COP27 was clearly going to be fraught. Following on from Glasgow, the idea was that countries would arrive with improved promises, but we started to see backtracking even before 2021 ended and then Russia’s senseless attack on Ukraine pushed worried countries back towards fossil supplies. The last opportunity for Russia to use its fossil fuels as a leverage in war.
Fossil fuel lobby
We were also forewarned that food and agriculture would be discussed with both the food and fossil lobbies blaming livestock emissions for planetary enemy rather than coal, oil, gas and fertiliser production for crops grown on unsuitable terrain; or even considering food waste.
Listening to the podcast, both the value of being present and the even greater danger of being absent comes across very clearly. Fashion is added in as a key topic where the podcast highlights the role the leather industry has already played in contesting inaccurate indices such as the long contested Higg Index. The value of engagement is identified many times in this entertaining podcast.

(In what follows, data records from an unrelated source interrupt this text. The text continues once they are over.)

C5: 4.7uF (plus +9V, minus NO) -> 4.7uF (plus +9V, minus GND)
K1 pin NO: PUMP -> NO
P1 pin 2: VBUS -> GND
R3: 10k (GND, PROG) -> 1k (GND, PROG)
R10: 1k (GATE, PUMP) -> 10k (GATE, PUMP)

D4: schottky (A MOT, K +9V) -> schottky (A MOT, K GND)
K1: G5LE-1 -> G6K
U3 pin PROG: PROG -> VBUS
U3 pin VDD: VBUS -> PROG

A need to step up to the plate
The question must be asked about the rest of the industry? It is a huge step to have a leather representative there but what about the wider industry? Should not the International Council of Tanners have been leading a bigger group covering more of the world industry with a skilled team able to cover multiple discussions simultaneously? Who represented Africa and vital need for the jobs leather offers, and grassland needs with well managed grazing to sequester carbon? Listeners learn of many important discussions with major international figures and CEOs present: people funding meat and material substitutes and the CEOs from brands that are currently considering whether or not leather is a suitable material for the future.
Individual tanners and stakeholders need to get the message out loud and clear that leather does not hold a secure or privileged position. Because tanners know it is special and good does not make it immune from challenge; and the challenges are many, from different directions, passionately supported and very well funded. It is far too late to sit back and expect others to reverse the trend against leather with an occasional corrective pronouncement.
The fight to get leather recognised as a sustainable material with added longevity that can help the planet back on to the 1.5oC track needs to be a relentless one. If you have not joined and paid your dues to one or more of the 30 companies that co-wrote and signed the COP27 statement, do so now. You cannot expect the LHCA, Leather Naturally and others to do all the work on their own with limited funds and dependent almost wholly on industry volunteers.
The COP26 Leather Manifesto was a perfect start to a collaborative approach and with messaging for the current moment in history and, as the podcast explains, the COP27 update simplifies the language and extends the process. They are outstanding documents to help the industry to get the conversation going in all the environments we need to be present. Documents that can be sent to politicians and influencers of all sorts.
Fashion, food, agriculture, deforestation, circularity, energy and water are all areas tanners must be involved in. We need to have a full understanding of where we stand, areas we must improve, what those against leather are saying and be present at the table.
What will transition to net-zero emissions entail?
And if our leadership bodies can keep communicating as they have to produce these manifestos, then why not push this further and start examining what transition to net zero emissions will entail? Engaging and planning for better are not insurmountable edifices for the leather industry but correct and achievable objectives.